Wrist (Distal Radius) Fracture
The radius is the larger of the two bones of the forearm. The end toward the wrist is called the distal end. A fracture of the distal radius occurs when the area of the radius near the wrist breaks.
Distal radius fractures are very common. In fact, the radius is the most commonly broken bone in the arm.
A distal radius fracture almost always occurs about 1 inch from the end of the bone. The break can occur in many different ways, however.
One of the most common distal radius fractures is a Colles fracture, in which the broken fragment of the radius tilts upward. This fracture was first described in 1814 by an Irish surgeon and anatomist, Abraham Colles -- hence the name "Colles" fracture.
Other ways the distal radius can break include:
- Intra-articular fracture. A fracture that extends into the wrist joint. ("Articular" means "joint.")
- Extra-articular fracture. A fracture that does not extend into the joint is called an extra-articular fracture.
- Open fracture. When a fractured bone breaks the skin, it is called an open fracture. These types of fractures require immediate medical attention because of the risk for infection.
- Comminuted fracture. When a bone is fractured into more than two pieces, it is called a comminuted fracture.

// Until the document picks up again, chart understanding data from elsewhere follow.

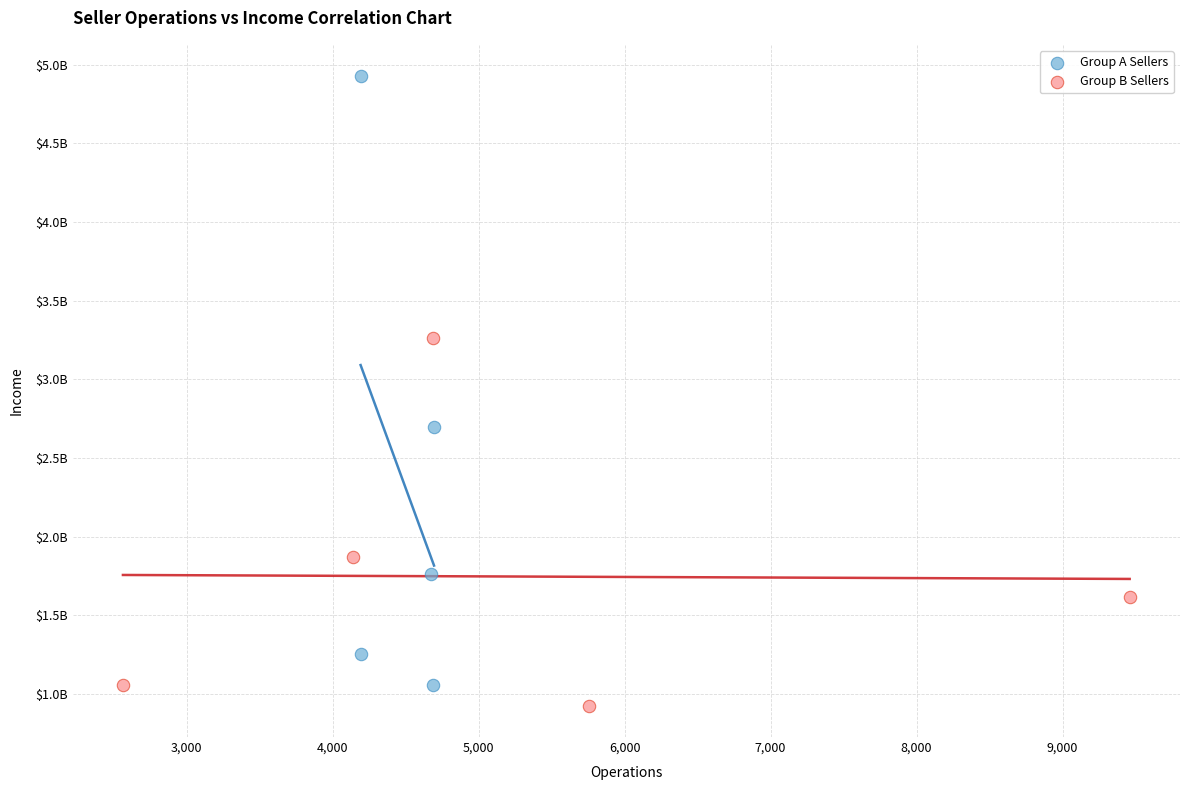

Which series reaches the minimum Y coordinate?

Group B Sellers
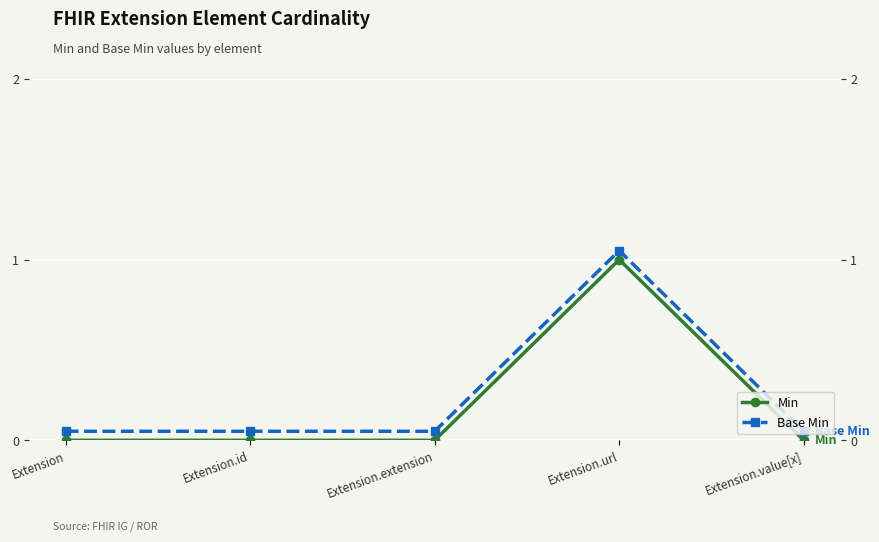

Rank the series at Extension.url from lowest to highest value.

Min, Base Min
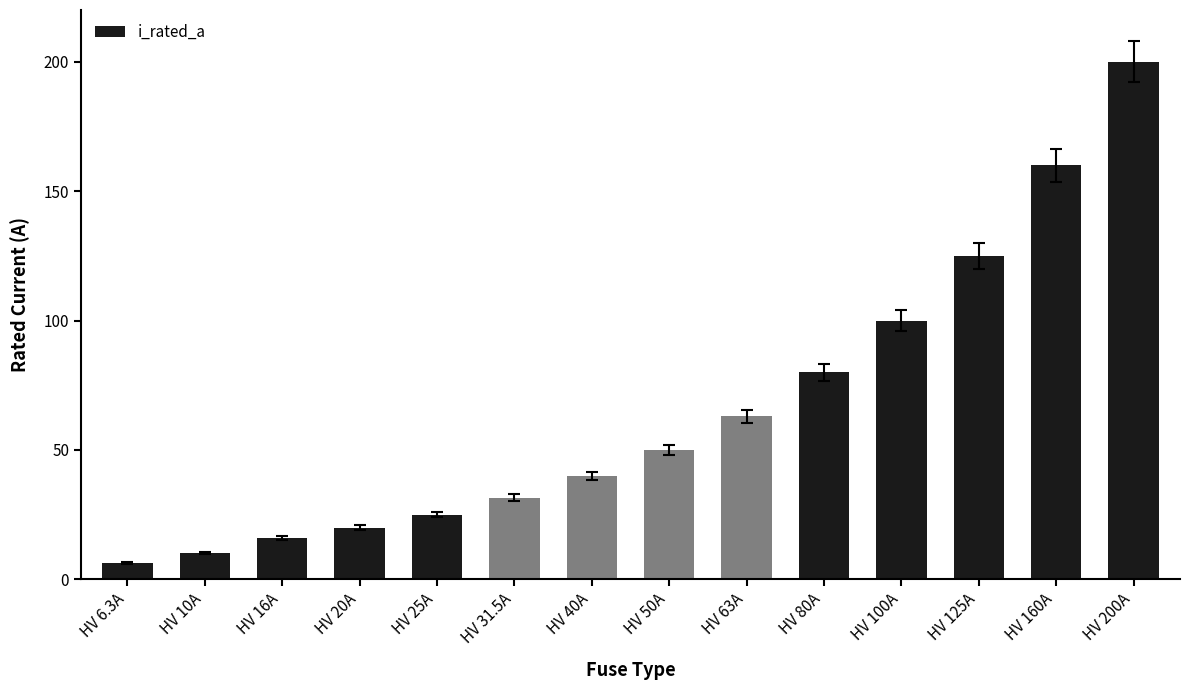

Count the number of categories in the chart.

14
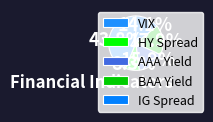

What percentage is NOT represented by VIX?

56.2%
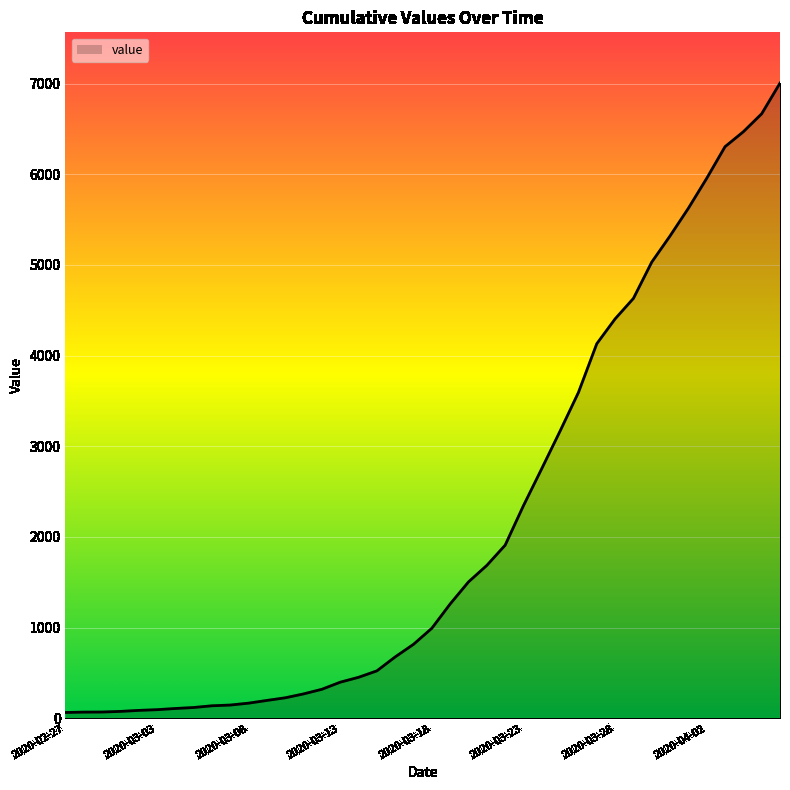

Is this an area chart (filled region under the line)?

Yes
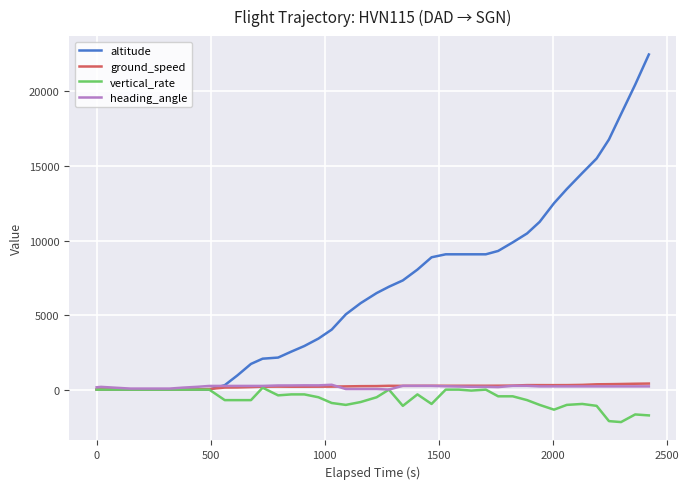

Which series has the largest total across all categories?

altitude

It is important to classify the type of fracture, because some fractures are more difficult to treat than others. Intra-articular fractures, open fractures, comminuted fractures, and displaced fractures (when the fractured pieces of bone do not line up straight).are more difficult to treat, for example.

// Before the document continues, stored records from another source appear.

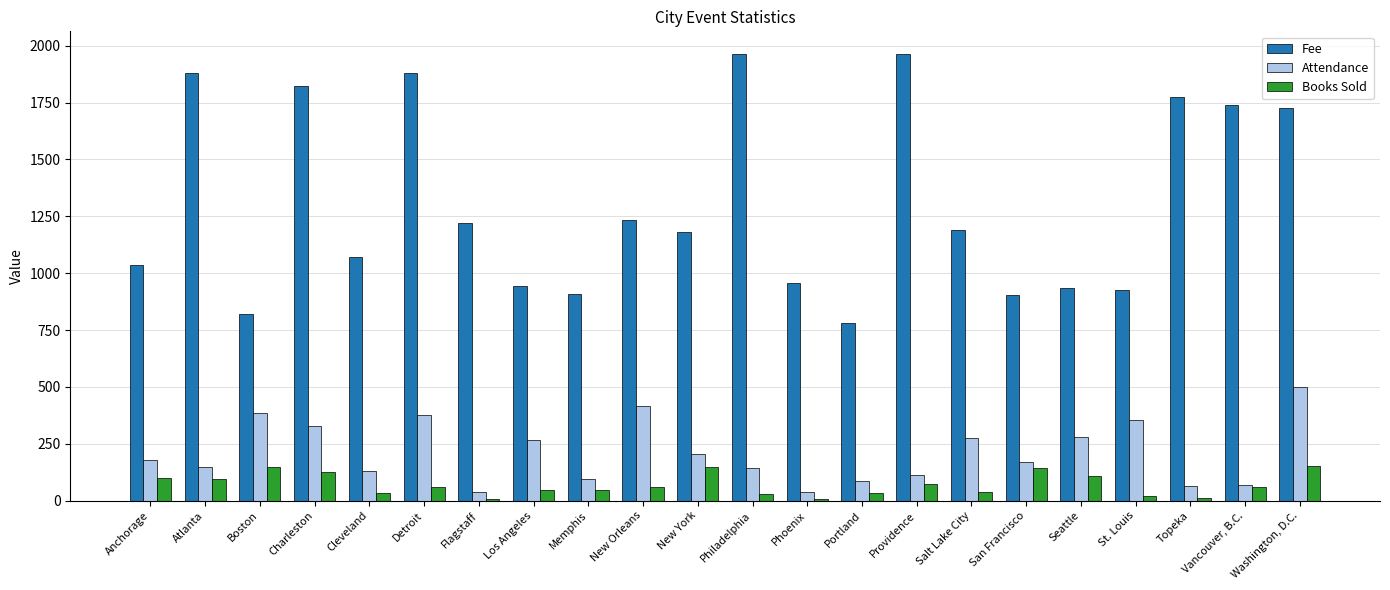

Are the bars grouped side by side (vs. stacked)?

Yes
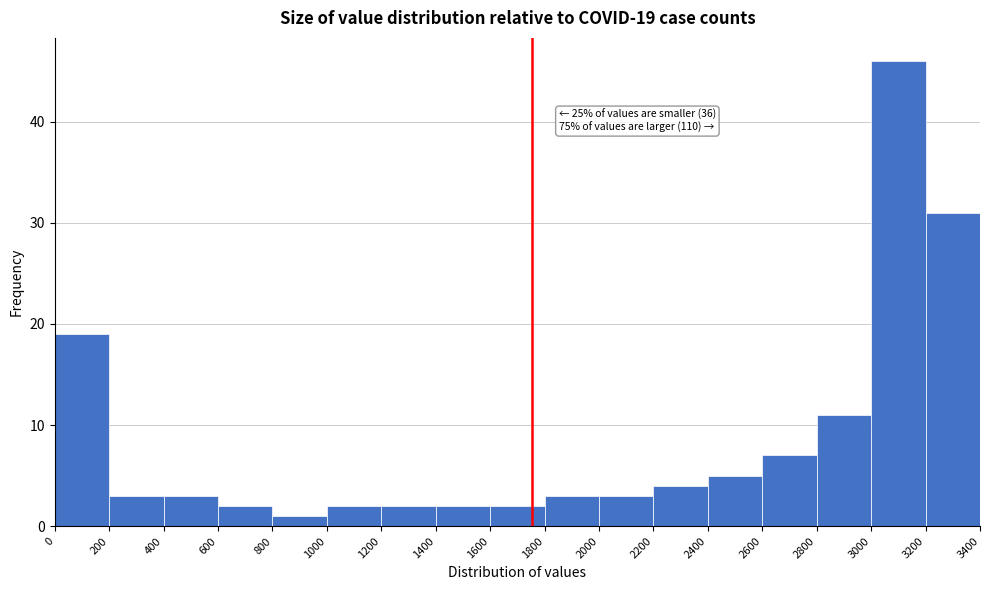

Over which range of the x-axis is the bar tallest?

3000 to 3200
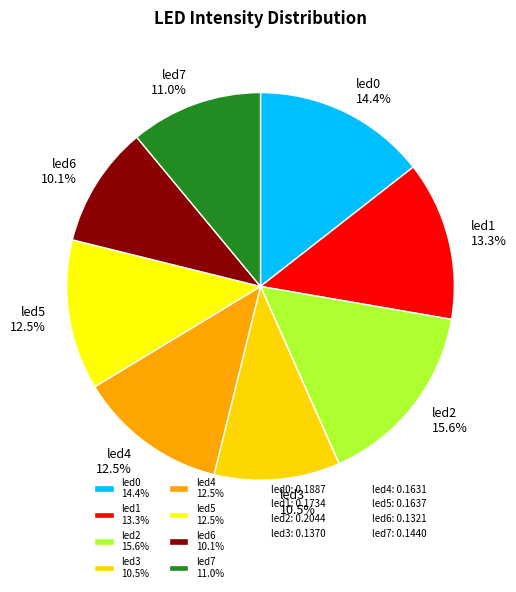

The led2 slice represents 9% of the pie. True or false?

False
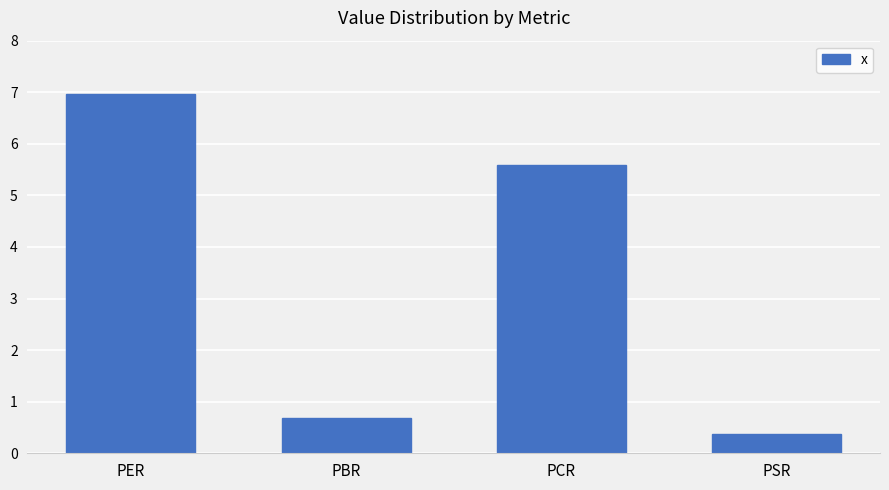

Reading right to left, extract all data points from this chart.

0.4	5.6	0.7	7.0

What causes a wrist fracture?
The most common cause of a distal radius fracture is a fall onto an outstretched arm.
Osteoporosis (a disorder in which bones become very fragile and more likely to break) can make a relatively minor fall result in a fractured wrist. Many distal radius fractures in people older than 60 years of age are caused by a fall from a standing position.
A fractured wrist can happen even in healthy bones, if the force of the trauma is severe enough. For example, a car accident or a fall off a bike may generate enough force to break a wrist.
Good bone health remains an important prevention option. Wrist guards may help to prevent some fractures, but they will not prevent them all.
What are the symptoms of a wrist fracture?
A fractured wrist usually causes immediate pain, tenderness, bruising, and swelling. In many cases, the wrist hangs in an odd or bent way (deformity).